WHAT TO WORK ON: Print the listing below a second time, exactly, and omit its images.

SOURCE RECORDS:
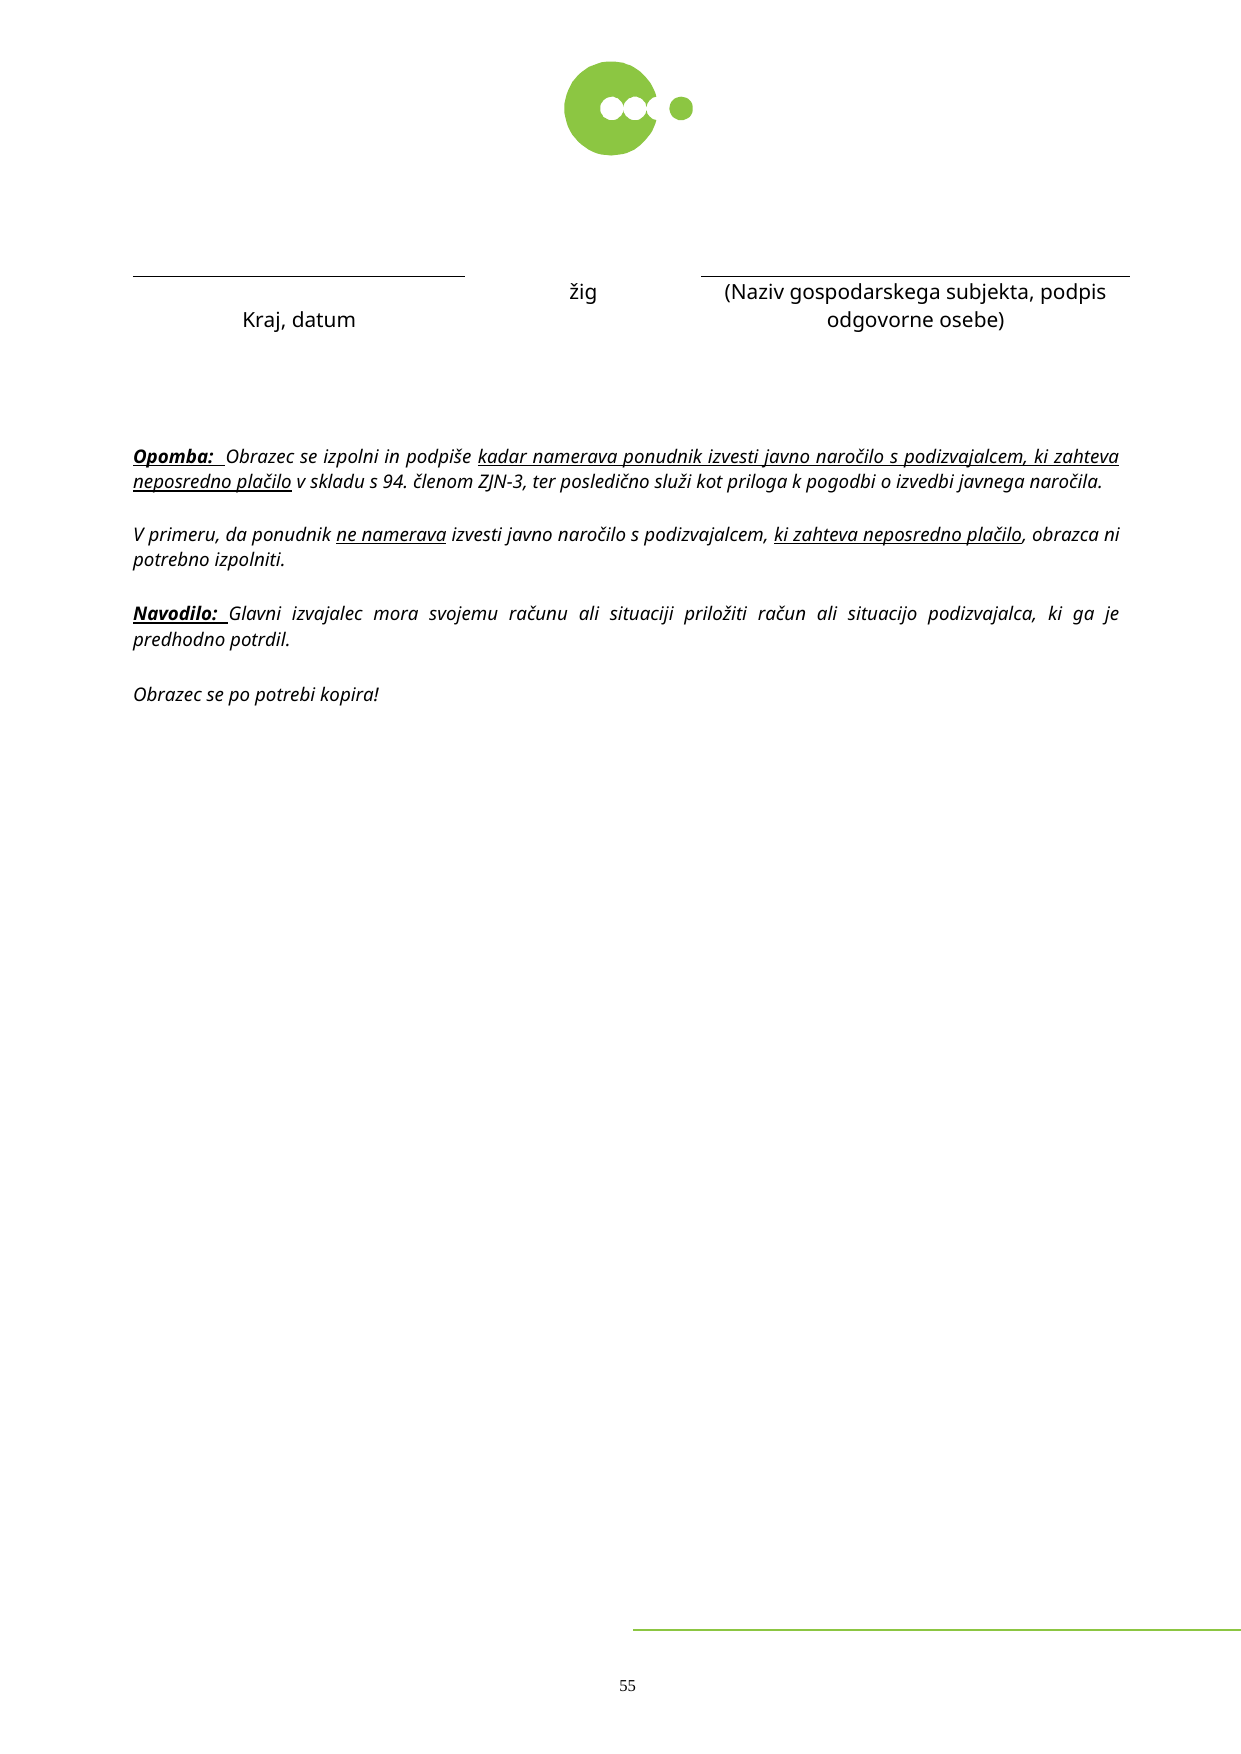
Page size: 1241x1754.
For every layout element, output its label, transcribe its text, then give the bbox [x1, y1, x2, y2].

table_header (Naziv gospodarskega subjekta, podpis odgovorne osebe) [701, 277, 1129, 334]
table_header žig [465, 276, 701, 334]
text V primeru, da ponudnik ne namerava izvesti javno naročilo s podizvajalcem, ki zahteva neposredno plačilo, obrazca ni potrebno izpolniti. [133, 521, 1122, 572]
text Obrazec se po potrebi kopira! [133, 681, 1122, 707]
text Navodilo: Glavni izvajalec mora svojemu računu ali situaciji priložiti račun ali situacijo podizvajalca, ki ga je predhodno potrdil. [133, 600, 1122, 651]
table_header Kraj, datum [133, 277, 465, 334]
text Opomba: Obrazec se izpolni in podpiše kadar namerava ponudnik izvesti javno naročilo s podizvajalcem, ki zahteva neposredno plačilo v skladu s 94. členom ZJN-3, ter posledično služi kot priloga k pogodbi o izvedbi javnega naročila. [133, 443, 1122, 494]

EXERCISE OUTPUT:
Page size: 1241x1754.
For every layout element, output its label, transcribe its text, then give the bbox [x1, y1, x2, y2].

table_header (Naziv gospodarskega subjekta, podpis odgovorne osebe) [701, 277, 1129, 334]
table_header žig [465, 276, 701, 334]
text V primeru, da ponudnik ne namerava izvesti javno naročilo s podizvajalcem, ki zahteva neposredno plačilo, obrazca ni potrebno izpolniti. [133, 521, 1122, 572]
text Obrazec se po potrebi kopira! [133, 681, 1122, 707]
text Navodilo: Glavni izvajalec mora svojemu računu ali situaciji priložiti račun ali situacijo podizvajalca, ki ga je predhodno potrdil. [133, 600, 1122, 651]
table_header Kraj, datum [133, 277, 465, 334]
text Opomba: Obrazec se izpolni in podpiše kadar namerava ponudnik izvesti javno naročilo s podizvajalcem, ki zahteva neposredno plačilo v skladu s 94. členom ZJN-3, ter posledično služi kot priloga k pogodbi o izvedbi javnega naročila. [133, 443, 1122, 494]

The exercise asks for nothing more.